Fixing this really took me a while. I had already migrated the physics to 2D by then (more about that on the next section), so I had a bunch of vertexes that, when conected, made up the level's collision edges; the obvious solution was to create a mesh using those vertexes, but the algorithm I had to come up with absolutely had to keep the edge with a constant width.
It took lots of brainstorming and drawing geometry diagrams with my cousin (who's also into programming, only applied to biology) to come up with the right solution, and even then it took the help of a fellow from an indie game development community to fix some stuff that we had gotten wrong. Without going much more into detail, we ended up combining trigonometric functions as well as vector math to get things just right. Doing all that complicated math is fine since it's only run once, and having a fully automated system is a whole lot better than spending hours upon hours hand-tweaking stuff.
Decreasing draw calls for the edges from N to two, all while
completely removing the need for hand-placed stuff - efficiency at work!
Quark Storm used to have a glaring bug due to the way I was using Unity's 3D physics: If you were touching two level bits as you got pushed by an explosion (for example, when you're touching both the floor and a wall), both objects would apply friction to you, resulting in an extremely low jump that'd probably throw you off and lead to screwing up; there also was the issue of having lots and lots of collision meshes, even if their shapes were really simple.
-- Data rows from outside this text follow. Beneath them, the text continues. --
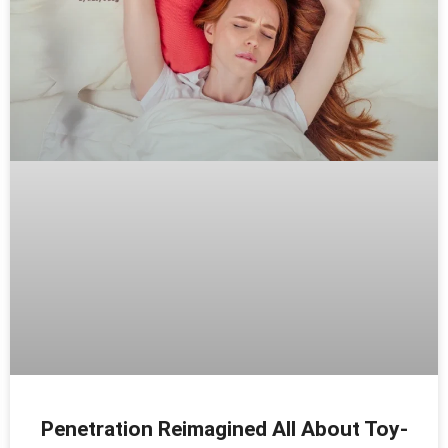
Penetration Reimagined All About Toy-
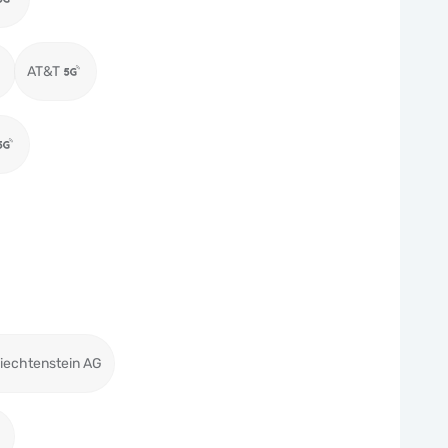
AT&T
iechtenstein AG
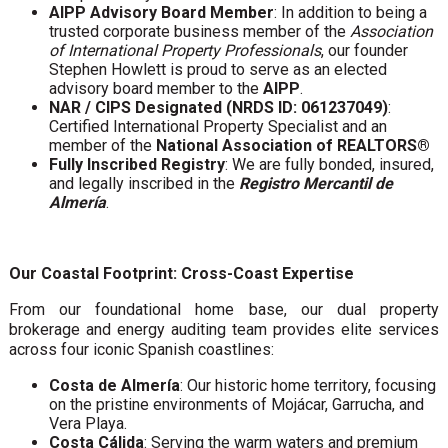
AIPP Advisory Board Member
: In addition to being a
trusted corporate business member of the
Association
of International Property Professionals
, our founder
Stephen Howlett is proud to serve as an elected
advisory board member to the
AIPP
.
NAR / CIPS Designated (NRDS ID: 061237049)
:
Certified International Property Specialist and an
member of the
National Association of REALTORS®
Fully Inscribed Registry
: We are fully bonded, insured,
and legally inscribed in the
Registro Mercantil de
Almería
.
Our Coastal Footprint: Cross-Coast Expertise
From our foundational home base, our dual property
brokerage and energy auditing team provides elite services
across four iconic Spanish coastlines:
Costa de Almería
: Our historic home territory, focusing
on the pristine environments of Mojácar, Garrucha, and
Vera Playa.
Costa Cálida
: Serving the warm waters and premium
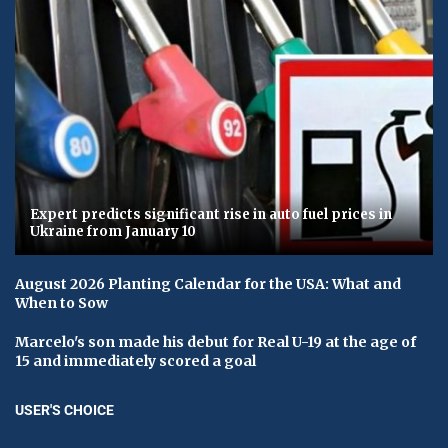
Expert predicts significant rise in auto fuel prices in
Ukraine from January 10
August 2026 Planting Calendar for the USA: What and
When to Sow
Marcelo's son made his debut for Real U-19 at the age of
15 and immediately scored a goal
USER'S CHOICE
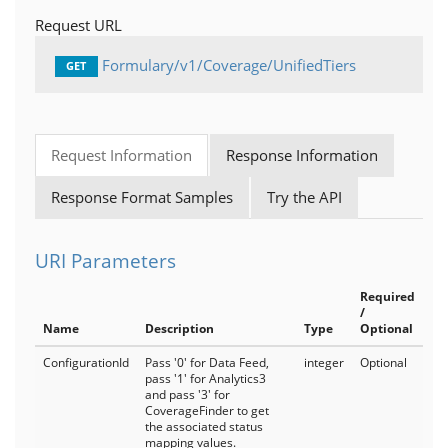
Request URL
Indications
Formulary/v1/Coverage/UnifiedTiers
GET
IndicationSpecificCriteria
Notes
Request Information
Response Information
Parents
Response Format Samples
Try the API
Plans
URI Parameters
Products
Required
Medical
/
Name
Description
Type
Optional
MedicalCoverage
ConfigurationId
Pass '0' for Data Feed,
integer
Optional
pass '1' for Analytics3
IndicationSpecificCriteria
and pass '3' for
CoverageFinder to get
the associated status
MedicalNotes
mapping values.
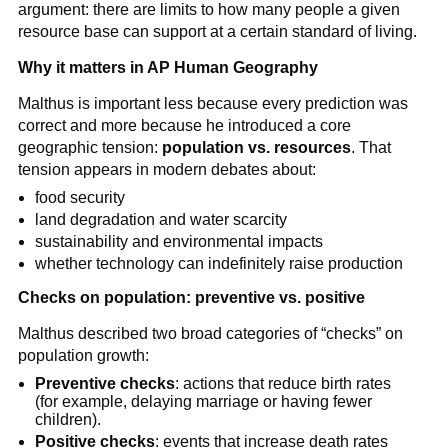
argument: there are limits to how many people a given
resource base can support at a certain standard of living.
Why it matters in AP Human Geography
Malthus is important less because every prediction was
correct and more because he introduced a core
geographic tension:
population vs. resources
. That
tension appears in modern debates about:
food security
land degradation and water scarcity
sustainability and environmental impacts
whether technology can indefinitely raise production
Checks on population: preventive vs. positive
Malthus described two broad categories of “checks” on
population growth:
Preventive checks
: actions that reduce birth rates
(for example, delaying marriage or having fewer
children).
Positive checks
: events that increase death rates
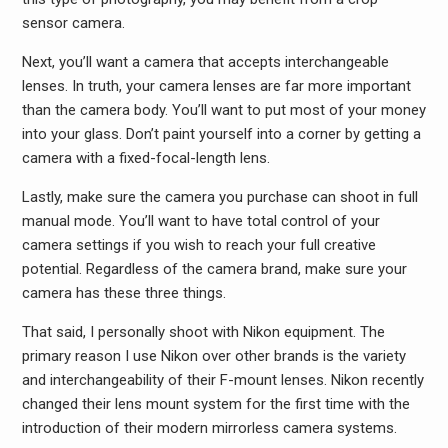
sensor camera.
Next, you’ll want a camera that accepts interchangeable
lenses. In truth, your camera lenses are far more important
than the camera body. You’ll want to put most of your money
into your glass. Don’t paint yourself into a corner by getting a
camera with a fixed-focal-length lens.
Lastly, make sure the camera you purchase can shoot in full
manual mode. You’ll want to have total control of your
camera settings if you wish to reach your full creative
potential. Regardless of the camera brand, make sure your
camera has these three things.
That said, I personally shoot with Nikon equipment. The
primary reason I use Nikon over other brands is the variety
and interchangeability of their F-mount lenses. Nikon recently
changed their lens mount system for the first time with the
introduction of their modern mirrorless camera systems.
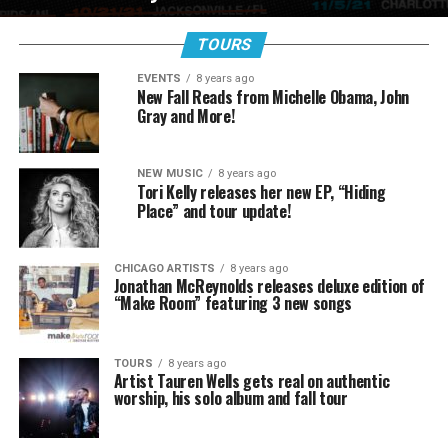
TOURS
EVENTS
8 years ago
New Fall Reads from Michelle Obama, John
Gray and More!
NEW MUSIC
8 years ago
Tori Kelly releases her new EP, “Hiding
Place” and tour update!
CHICAGO ARTISTS
8 years ago
Jonathan McReynolds releases deluxe edition of
“Make Room” featuring 3 new songs
TOURS
8 years ago
Artist Tauren Wells gets real on authentic
worship, his solo album and fall tour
Unity 4.3 introduced a 2D physics engine, and with it something called Edge Collider. Like I've explained a while ago, edge colliders have a list of vertexes that make up the collideable surface, all while being a single collider. That's exactly what would fix the collision bug I used to have, and it also meant I'd minimize the number of colliders for the levels as well - all upside!
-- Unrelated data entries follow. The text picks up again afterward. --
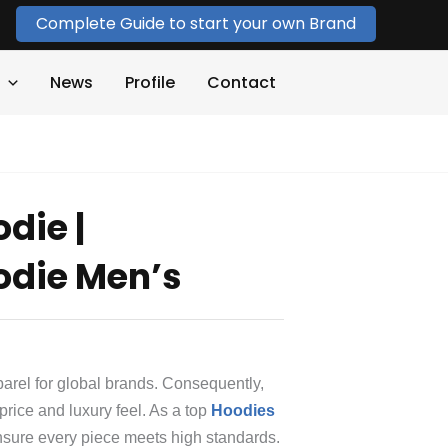
Complete Guide to start your own Brand
News
Profile
Contact
die |
odie Men’s
rel for global brands.
Consequently,
 price and luxury feel. As a top
Hoodies
nsure every piece meets high standards.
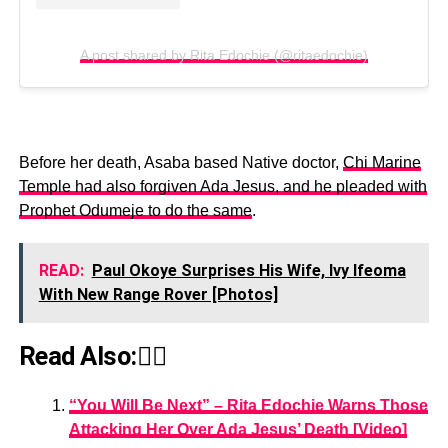
A post shared by Rita Edochie (@ritaedochie)
Before her death, Asaba based Native doctor,
Chi Marine
Temple had also forgiven Ada Jesus, and he pleaded with
Prophet Odumeje to do the same
.
READ:
Paul Okoye Surprises His Wife, Ivy Ifeoma
With New Range Rover [Photos]
Read Also:👇🏾
“You Will Be Next” – Rita Edochie Warns Those
Attacking Her Over Ada Jesus’ Death [Video]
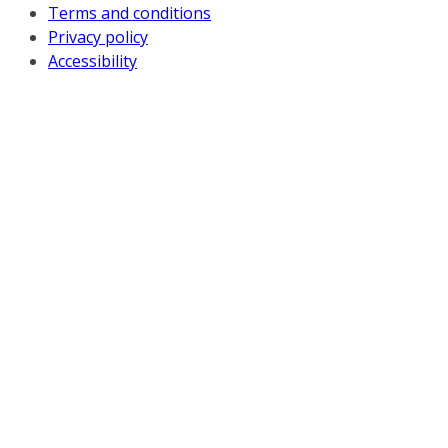
Terms and conditions
Privacy policy
Accessibility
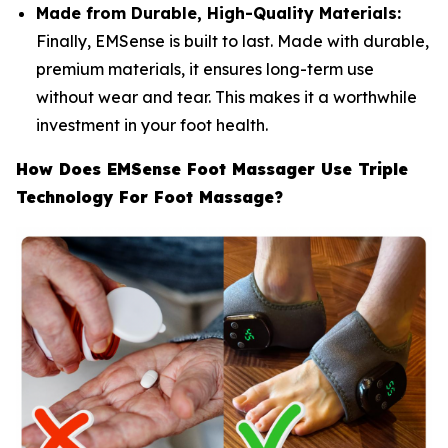
Made from Durable, High-Quality Materials:
Finally, EMSense is built to last. Made with durable,
premium materials, it ensures long-term use
without wear and tear. This makes it a worthwhile
investment in your foot health.
How Does EMSense Foot Massager Use Triple
Technology For Foot Massage?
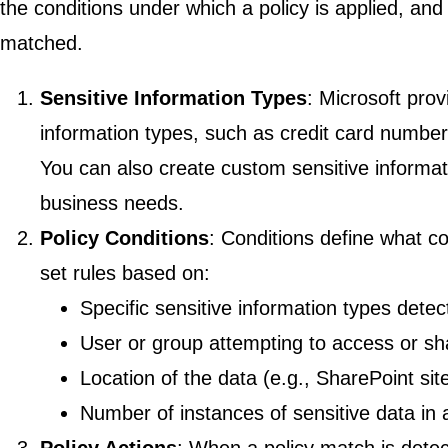
the conditions under which a policy is applied, and
matched.
Sensitive Information Types
: Microsoft pro
information types, such as credit card numbe
You can also create custom sensitive informat
business needs.
Policy Conditions
: Conditions define what c
set rules based on:
Specific sensitive information types detec
User or group attempting to access or sh
Location of the data (e.g., SharePoint sit
Number of instances of sensitive data in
Inputting vertex coordinates is boring
(AKA: let's make a level editor tool)
While I had everything neatly wrapped by taking advantage of edge colliders, there was still an issue: to create an edge collider for any given level, I had to manually redimension the edge collider's vertex array's length and then input each vertex's coordinates by hand. Not only did that make creating the levels in the first place take a lot of time, but it also made it nearly impossible to edit the collider if I had to add or remove any vertexes in the middle!
The solution for this issue was way simpler than the rest: Come up with a custom interface for Unity's editor that'd allow me to arrange vertexes in the scene view, navigate them and create or remove them in no time. All it took was a level vertex class that's linked to its neighboring vertexes (previous and next) and the custom inspector class that could change focus from one vertex to another, add new vertexes in between them or take the resulting vertex list and feed it to an edge collider. Once I read up on how to do custom inspectors and set the editor's focus to a given object, it took me less than two or three hours to complete.
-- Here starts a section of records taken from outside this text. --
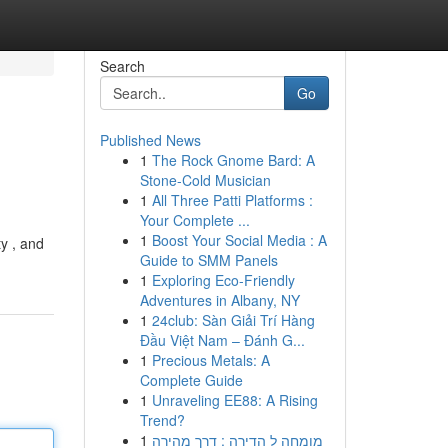
Search
Go
Published News
1
The Rock Gnome Bard: A
Stone-Cold Musician
1
All Three Patti Platforms :
Your Complete ...
1
Boost Your Social Media : A
ty , and
Guide to SMM Panels
1
Exploring Eco-Friendly
Adventures in Albany, NY
1
24club: Sàn Giải Trí Hàng
Đầu Việt Nam – Đánh G...
1
Precious Metals: A
Complete Guide
1
Unraveling EE88: A Rising
Trend?
1
מומחה ל הדירה : דרך מהירה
Here's the new node system in action. Notice the custom GUI for the node's inspector,
which is what allows me to seamlessly naviagte and modify level geometry
I really wish I could show you some new levels or exciting new game elements now, but that'll have to wait for the next update. While what I've been working on hasn't advanced new developments by itself, it'll lead to lots of improvements in the long run, so I'm really happy with what has come out of it.
Now, with most of the coding-related things out of the way, I'll finally get back to working on levels. I hope you'll be looking forward to the next update!